Камера снова возвращается в вагон, скользит по нему, но на сей раз уже несколько выше, так, что видны не только ножки скамеек, но и сами скамьи. Все они пусты, только на одном, в углу, дремлет девушка. Это Мари. Камера «взлетает» вверх, прямо через крышу вагона, и мы видим, как на крыши Эдвард и Альфонс на пару побивают каких-то нехороших гадов, частью в военной форме, частью в черном.
Потом мы видим Мустанга, который с мрачным видом сжигает в железном поддоне какие-то бумаги… огонь озаряет его лицо и стоящую на столе фотографию: на фотографии Лиза с темноволосым мальчиком. Потом на его лице вдруг резко появляется ярость, он разворачивается и метает нож – нож вонзается в огромную карту на стене кабинета.
Следующий момент: Альфонс, Эдвард и Мари дерутся уже втроем, с ними еще здоровенный белый пес – Квач. Потом еще один момент драки: Эдвард и Альфонс расшвыривают «людей в черном» в зале с красными аквариумами вдоль стен. Потом снова показывают поезд, только уже снаружи. Окна несутся мимо зрителя полосой, но в них мелькают не пейзажи по другую сторону, а люди, лица, события… а потом камера ныряет внутрь и показывает корзинку с тремя дрыхнущими котятами, которая стоит на сиденье.
Эндинг.
Газета... обычная газета, первая полоса, крупная фотография-«сепия». На фотографии горящие развалины, на ветру развевается штандарт Аместрис с геральдическим львом, крупный силуэт танка. Фотография приходит в движение, смещается, и показывает в рамке Эдварда-мальчишку в военной форме, который злобно отмахивается от кого-то с видом "комментариев не будет"!.
Потом сверху падает другая газета, тоже первая полоса... на ней крупная фотография Сталина. Камера (вся в целом, не фотография!) смещается, и видно, что газету читает Хайдерих (в отличие от газеты, цветной)... он будто улыбается кому-то в камеру, пригнув угол газеты.

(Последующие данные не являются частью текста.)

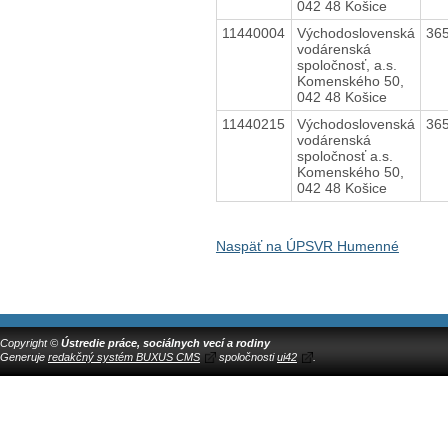
042 48 Košice
11440004
Východoslovenská
36
vodárenská
spoločnosť, a.s.
Komenského 50,
042 48 Košice
11440215
Východoslovenská
36
vodárenská
spoločnosť a.s.
Komenského 50,
042 48 Košice
Naspäť na ÚPSVR Humenné
Copyright ©
Ústredie práce, sociálnych vecí a rodiny
Generuje
redakčný systém BUXUS CMS
spoločnosti
ui42
.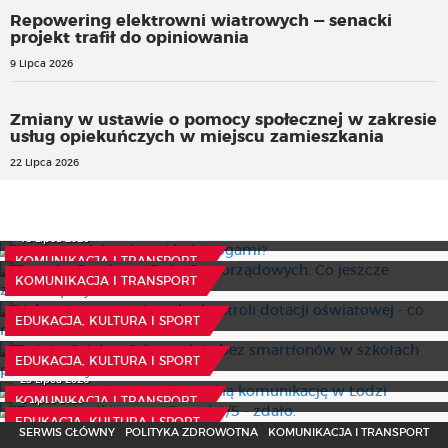
Repowering elektrowni wiatrowych — senacki
projekt trafił do opiniowania
9 Lipca 2026
Zmiany w ustawie o pomocy społecznej w zakresie
usług opiekuńczych w miejscu zamieszkania
22 Lipca 2026
Koniec z nielegalnymi hulajnogami?
Powrót „Funduszu Dróg Samorządowych. Co jeszcze
15 Lipca 2026
zmienia projekt?
KOMUNIKACJA I TRANSPORT
Uchwała w sprawie trybu kontroli dotacji oświatowej - co
24 Lipca 2026
KOMUNIKACJA I TRANSPORT
może zawierać
To już oficjalne. Od września bez smartfonów w szkołach
23 Lipca 2026
EDUKACJA, KULTURA I SPORT
podstawowych
Nowe wiadukty i tunel zmienią komunikację w Łodzi
30 Lipca 2026
EDUKACJA, KULTURA I SPORT
Znamy wyniki matur. Ponad 4/5 - zdało.
23 Lipca 2026
9 Lipca 2026
KOMUNIKACJA I TRANSPORT
EDUKACJA, KULTURA I SPORT
SERWIS GŁÓWNY
POLITYKA ZDROWOTNA
KOMUNIKACJA I TRANSPORT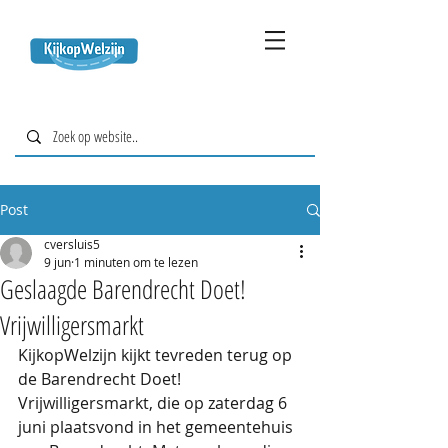
Post
cversluis5
9 jun
1 minuten om te lezen
Geslaagde Barendrecht Doet!
Vrijwilligersmarkt
KijkopWelzijn kijkt tevreden terug op 
de Barendrecht Doet! 
Vrijwilligersmarkt, die op zaterdag 6 
juni plaatsvond in het gemeentehuis 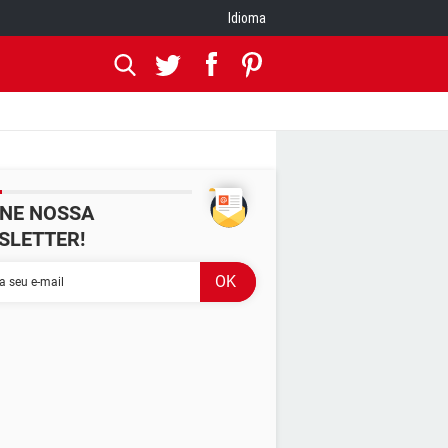
Idioma
INE NOSSA
SLETTER!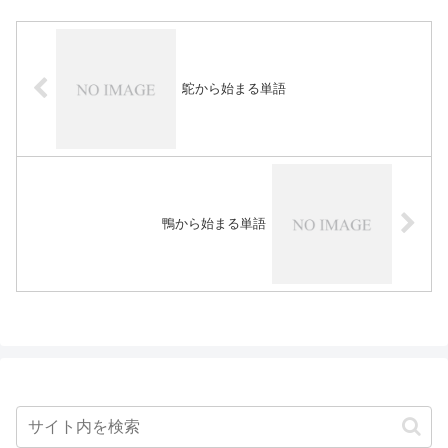
鴕から始まる単語
鴨から始まる単語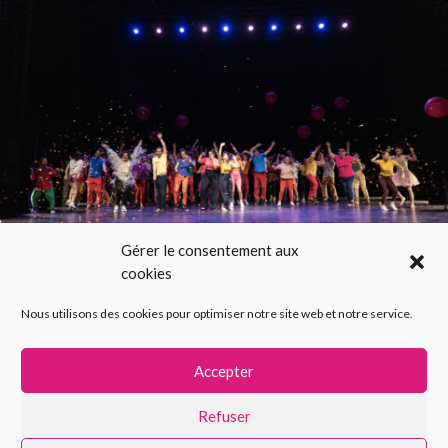
Gérer le consentement aux
cookies
HAPPY FACTORY SHOW 2026
Nous utilisons des cookies pour optimiser notre site web et notre service.
Accepter
Refuser
La Happy Factory © 2021 – web design par
benjamin
M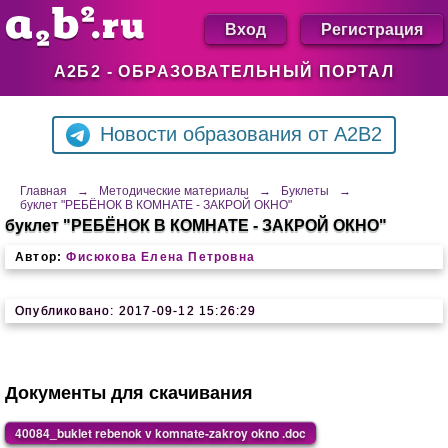
Вход
Регистрация
А2Б2 - ОБРАЗОВАТЕЛЬНЫЙ ПОРТАЛ
Новости образования от A2B2
Главная
→
Методические материалы
→
Буклеты
→
буклет "РЕБЁНОК В КОМНАТЕ - ЗАКРОЙ ОКНО"
буклет "РЕБЁНОК В КОМНАТЕ - ЗАКРОЙ ОКНО"
Автор:
Фисюкова Елена Петровна
Опубликовано: 2017-09-12 15:26:29
Документы для скачивания
40084_buklet rebenok v komnate-zakroy okno .doc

Снова переход камеры - снова фотография в газете: похороны, ровные ряды надгробий, большая, очень официальная делегация, все с зонтами, у самого гроба - Рой и Лиза (Рой опирается на трость). Фотография оживает, скользит так же, как первый раз (как будто объектив фотоаппарата ищет фокус, но быстро находит) - и видны взрослые, очень печальные Эдвард и Альфонс, они стоят немного в отдалении.
Еще одна газета - на сей раз на фотографии передней полосы Гитлер с характерно вскинутой рукой. Камера снова смещается: видно, что эта газета лежит на кухонном столе, а спиной к зрителю какая-то женщина нарезает лук.
Новая газета: на фотографии улыбчивая полная женщина в белом халате и шапочке с голым новорожденным младенцем на руках. Фотография оживает, смещается, и видно, что дело происходит в больничной палате, а на дальней койке сидит и смотрит в окно кудрявая девочка, на коленях у нее - большой неуклюжий фотоальбом. Это Мари.
На следующей полосе из «нашего» мира император Хирохито в парадном мундире. Когда камера сдвигается, видно, что газета валяется на столе, заваленная горой чертежей, а на фоне открытого окна видны два силуэта: это Хайдерих и Эдвард Мэтьюз, они что-то оживленно обсуждают, жестикулируя.
Снова газета... на фотографии - облако взрыва, столб света, уходящий вверх. На сей раз камера не сдвигается, просто вдруг начинают прорисовываться мелкие подробности... становится видно, что газета смята, скручена... вот на нее набегает волна, и она начинает стремительно намокать. Камера уходит от газеты, и видно, что она видна на песке на пляже... но пляж нарисован очень схематично, одними карандашными линиями. Пляж, линия прибоя, усложняются, появляются новые детали: полоса скал вдоль берега, сосны на них, море покрывается рябью волн... потом все прорисовывается неяркими пастельными красками (не полностью раскрашивается, а будто художник только наметил цвета), и видны два силуэта, мужской и женский, идущие прочь от зрителя вдоль полосы прибоя.